#Crítica – 06/12 II Festival de Cinema do IESB

“Felizes para sempre” – Ricky Mastro

Documentário despretensioso em seu formato, o curta aborda um tema de impacto social: o lesbianismo entre duas mulheres mais velhas. Com uma fotografia em tons escuros e a utilização de planos fechados, a narrativa se vale, tão-somente, do depoimento de duas mulheres, prescindindo de um recurso bastante usual em documentários: a inserção de falas de especialistas ou autoridades sobre o tema. A proposital exclusão de tal fator, que seria uma espécie de legitimação de uma experiência, revela menos a busca de uma explicação sociológica ou psicológica que o mero registro de uma realidade demasiadamente humana. Simples assim.

Por Marconi Araújo
Aluno de Cinema e Mídias Digitais – 4º semestre

“Sofá Verde” – Lucas Cassales e Arno Schuh

Eis um curioso exemplo de um curta, cuja estrutura evoca a dinâmica de um filme do primeiro cinema. Temos a câmera estática, a captar distante, o périplo de dois personagens que, ao se deslocarem, em larga medida, pelas laterais (sensação de platitude), o fazem sem apelar para o discurso verbal, explorando certas gags visuais. É uma espécie de filme de perseguição em que não há perseguidores, à exceção dos espectadores, que testemunham  os personagens na superação de certos obstáculos, até o momento em que, enfim, alcançam seu pitoresco destino. Vale notar que o som, aqui, é utilizado como um personagem que acentua o caráter cômico da narrativa, como o provam o discurso inflamado da moça no início do filme e o próprio desfecho. Interessante!

Por Marconi Araújo
Aluno de Cinema e Mídias Digitais – 4º semestre

“Enxergando o invisível” – Patrícia Banuth

Filmes para cegos ou deficientes visuais? Tal expressão pode causar, no mínimo, estranheza a quem nunca ouviu falar da audiodescrição em cinema, recurso que permite a tradução verbal de cenários e aspectos visuais dos filmes, o que propicia levar a experiência da sétima arte a todo um segmento da população portadora daquela deficiência. Afinal, se a audiodescrição já é utilizada em obras literárias, por que excluir o cinema?

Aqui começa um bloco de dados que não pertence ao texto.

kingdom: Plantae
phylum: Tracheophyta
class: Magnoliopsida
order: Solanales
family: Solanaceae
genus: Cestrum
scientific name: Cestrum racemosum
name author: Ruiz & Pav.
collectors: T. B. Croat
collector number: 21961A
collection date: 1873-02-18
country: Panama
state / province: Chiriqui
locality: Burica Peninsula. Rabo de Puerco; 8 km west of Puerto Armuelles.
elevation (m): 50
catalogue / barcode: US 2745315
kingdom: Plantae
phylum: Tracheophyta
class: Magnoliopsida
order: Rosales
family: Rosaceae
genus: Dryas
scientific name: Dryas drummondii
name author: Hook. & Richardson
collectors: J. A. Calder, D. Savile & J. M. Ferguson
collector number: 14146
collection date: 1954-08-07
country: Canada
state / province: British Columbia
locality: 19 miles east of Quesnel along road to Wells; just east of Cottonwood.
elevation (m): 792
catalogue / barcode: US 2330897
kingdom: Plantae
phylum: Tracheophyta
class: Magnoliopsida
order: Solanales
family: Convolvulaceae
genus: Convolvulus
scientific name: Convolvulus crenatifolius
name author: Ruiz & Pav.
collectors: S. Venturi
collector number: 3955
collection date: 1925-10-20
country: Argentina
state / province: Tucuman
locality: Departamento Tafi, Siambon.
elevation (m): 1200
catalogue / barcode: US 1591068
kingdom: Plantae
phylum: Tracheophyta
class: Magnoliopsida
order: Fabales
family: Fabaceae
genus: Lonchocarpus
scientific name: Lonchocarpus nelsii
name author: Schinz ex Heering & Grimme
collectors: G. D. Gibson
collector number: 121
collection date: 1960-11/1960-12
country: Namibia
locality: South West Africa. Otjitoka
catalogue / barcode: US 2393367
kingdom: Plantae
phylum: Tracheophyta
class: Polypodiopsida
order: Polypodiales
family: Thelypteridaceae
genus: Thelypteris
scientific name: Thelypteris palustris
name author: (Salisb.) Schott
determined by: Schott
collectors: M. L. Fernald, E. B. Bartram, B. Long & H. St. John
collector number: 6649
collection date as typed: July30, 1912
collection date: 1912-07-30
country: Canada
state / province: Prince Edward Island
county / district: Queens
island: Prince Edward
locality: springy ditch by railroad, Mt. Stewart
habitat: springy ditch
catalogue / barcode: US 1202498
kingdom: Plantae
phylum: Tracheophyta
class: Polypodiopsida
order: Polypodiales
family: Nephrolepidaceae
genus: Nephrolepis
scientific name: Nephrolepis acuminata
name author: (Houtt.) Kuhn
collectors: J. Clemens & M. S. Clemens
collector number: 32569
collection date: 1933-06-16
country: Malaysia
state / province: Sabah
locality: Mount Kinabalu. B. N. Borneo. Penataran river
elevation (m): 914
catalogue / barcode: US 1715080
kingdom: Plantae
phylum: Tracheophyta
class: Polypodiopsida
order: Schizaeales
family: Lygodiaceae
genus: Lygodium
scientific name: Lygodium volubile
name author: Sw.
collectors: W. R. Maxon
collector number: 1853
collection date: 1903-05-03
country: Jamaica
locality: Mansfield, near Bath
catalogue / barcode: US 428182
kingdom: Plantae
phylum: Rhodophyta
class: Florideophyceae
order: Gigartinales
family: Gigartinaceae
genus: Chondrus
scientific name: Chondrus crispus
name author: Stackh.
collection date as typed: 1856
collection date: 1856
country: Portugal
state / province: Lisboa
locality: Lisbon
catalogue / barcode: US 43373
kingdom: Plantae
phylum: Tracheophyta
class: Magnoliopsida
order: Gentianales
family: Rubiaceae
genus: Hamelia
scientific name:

Nessa perspectiva, nada mais apropriado a esse documentário que converter o próprio curta em um exemplo daquilo que tematiza, isto é, assumi-lo como um exercício de metalinguística. Assim, todo o filme é audiodescrito, até mesmo como uma oportunidade para experimentá-lo do ponto de vista de um deficiente visual, ou seja, com os olhos cerrados, a fim de termos uma idéia do funcionamento desse recurso. Lembrou-me um pouco da magia das rádio-novelas, em que estamos todos imersos no escuro, na dependência de palavras e de efeitos sonoros, como condição de vôo da imaginação. Criativo na abordagem, eis um filme que eu recomendaria a todos assistir… de olhos bem fechados!